Now having to do all that, flipping through records like we used to. The joy of going to a record shop, and fingering through the albums like we used to, you can never replace that, however I am having a lot of fun again discovering samples, and discovering things that I can use. So those are my uses really, and during lockdown, I think I tried everyone from Spotify to Qobuz etc. I never realized that there was also your type of service which brought everything together. I could have it in one place, like I’ve got now with Tidal and Qobuz.

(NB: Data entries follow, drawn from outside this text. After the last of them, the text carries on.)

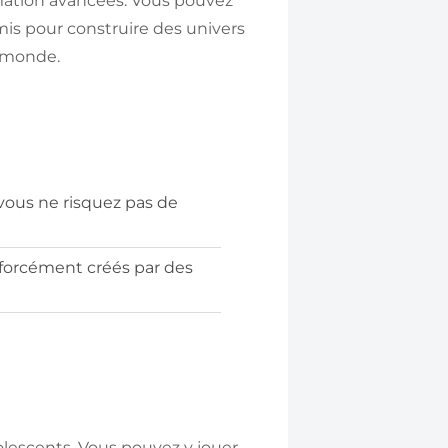
mation avancées. Vous pouvez
mis pour construire des univers
le monde.
vous ne risquez pas de
s forcément créés par des
olescents. Vous pouvez y jouer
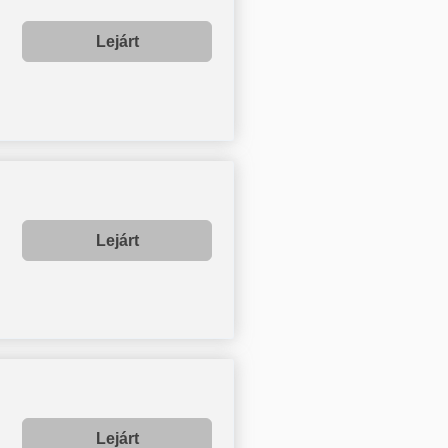
Lejárt
Lejárt
Lejárt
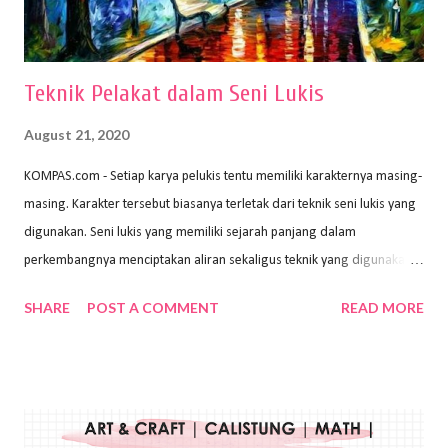
menggunakan pen...
Teknik Pelakat dalam Seni Lukis
August 21, 2020
KOMPAS.com - Setiap karya pelukis tentu memiliki karakternya masing-
masing. Karakter tersebut biasanya terletak dari teknik seni lukis yang
digunakan. Seni lukis yang memiliki sejarah panjang dalam
perkembangnya menciptakan aliran sekaligus teknik yang digunakan.
Dalam buku Pita Maha: Gerakan Seni Lukis Bali 1930-an (2018) karya
SHARE
POST A COMMENT
READ MORE
Wayan Kun Adnyana, teknik yang berbeda tentunya akan
menghasilkan karya yang berbeda pula. Dari berbagai teknik yang
ada, salah satu teknik yang sering digunakan adalah teknik plakat.
Teknik plakat adalah salah satu teknik melukis atau menggambar yang
menggunakan bahan dasar cat air, cat akrilik, atau cat minyak dengan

How did you discover Audirvāna?

I went looking for something. I searched for multiple streaming services. I think I googled something like that. And in the forum, I saw comments and realized Audirvāna could do everything. I did try two. And everyone that I found online said that Audirvāna was the best one to get. I tried two and I felt – for whatever reason – Tidal sounded better through your application than it did on its own. There has been to many occasions now that I felt it sounds better! I like the fact that I can dig into the settings and see exactly what’s happening. Application aside, I am probably someone who wouldn’t care how it looked, what features it had. If it sounds the best, I’m using it! And I think on the same with my Lynx Hilo which is my main ADAC. The Hilo is now very old. But to me, it does nothing, which is what a DAC converter should do.

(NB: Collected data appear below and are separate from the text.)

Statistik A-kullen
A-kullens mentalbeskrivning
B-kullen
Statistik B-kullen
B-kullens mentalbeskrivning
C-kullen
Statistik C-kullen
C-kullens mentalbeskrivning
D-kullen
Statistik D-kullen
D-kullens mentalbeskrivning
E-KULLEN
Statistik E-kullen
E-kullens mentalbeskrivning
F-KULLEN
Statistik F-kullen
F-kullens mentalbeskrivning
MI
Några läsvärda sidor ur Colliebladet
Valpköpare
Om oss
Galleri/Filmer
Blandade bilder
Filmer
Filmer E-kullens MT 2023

As an engineer a lot of that comes down to trust. Trust that the audio cable has been soldered correctly and is functioning correctly. The first things I do when I come to work is checking the cables, every day, even though they should be fine. I have a mini spirit level that I place on top of my speakers, and I’ll make sure they haven’t been knocked or moved so they are perfectly as they should be. And this is very important because these are the things that can take us time. I think that’s how I would sum it up: your player is the first one I can trust.

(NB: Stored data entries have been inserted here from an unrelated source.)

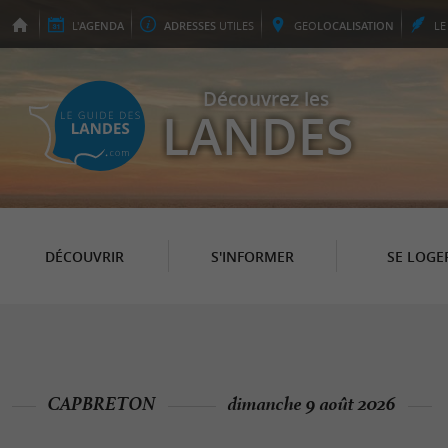
L'
AGENDA
ADRESSES
UTILES
GEO
LOCALISATION
L
Découvrez les
LANDES
DÉCOUVRIR
S'INFORMER
SE LOGE
CAPBRETON
dimanche 9 août 2026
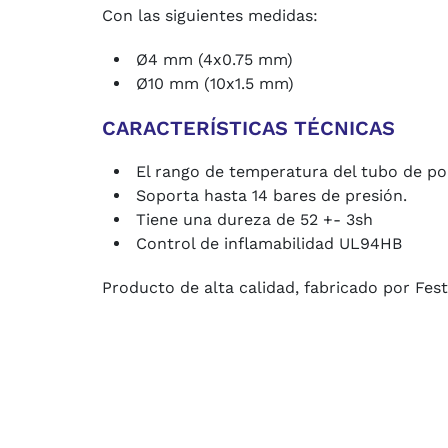
Con las siguientes medidas:
Ø4 mm (4x0.75 mm)
Ø10 mm (10x1.5 mm)
CARACTERÍSTICAS TÉCNICAS
El rango de temperatura del tubo de pol
Soporta hasta 14 bares de presión.
Tiene una dureza de 52 +- 3sh
Control de inflamabilidad UL94HB
Producto de alta calidad, fabricado por Fes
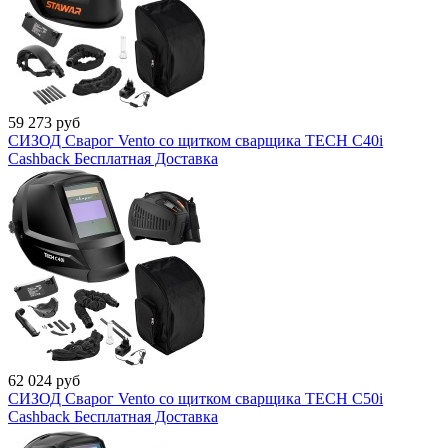
59 273
руб
СИЗОД Сварог Vento со щитком сварщика TECH C40i
Cashback
Бесплатная Доставка
62 024
руб
СИЗОД Сварог Vento со щитком сварщика TECH C50i
Cashback
Бесплатная Доставка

Do you talk to people about it?

The first thing I do when I get a song that has a sample, is load up Audirvāna, find the song, play the versions, and see if I am just going to resample it myself. If we inherit a sample we got from Youtube that is a mp3, and to have to have that in the song is a tragedy, unless you want to make it sound like it was from Youtube, if that’s the goal. Things are changing now, I found that even people that I’ve introduced to Audirvāna and to Qobuz, and especially people who sample records a lot, would say ‘man, I can’t find a good version of this’ and I’ll send them a link and they’ll download your software, and they’ll say. ‘Brilliant! Done.’ And I think it is important while that might not be a huge market in terms of people using an application like yours for enjoyment, they are actually using it to make records that will be enjoyed by your listeners.

What are your passions outside of music?

I used to study Kung Fu. I love the technical aspect of that. It’s very engineering-like really in pushing the boundaries of what is possible. And I love that. I think any fitness that I have is because of audio. I find it very hard to go from the finite detail of an emotional response to sound and then walk out this door and not apply it to my whole life. So yes, with fitness, I like to push myself. So, fitness has become a thing I do daily like brushing my teeth. Many years ago, I decided that I wanted to take better care of myself but also find something that I enjoy doing. And going to the gym helps me clear my head as well.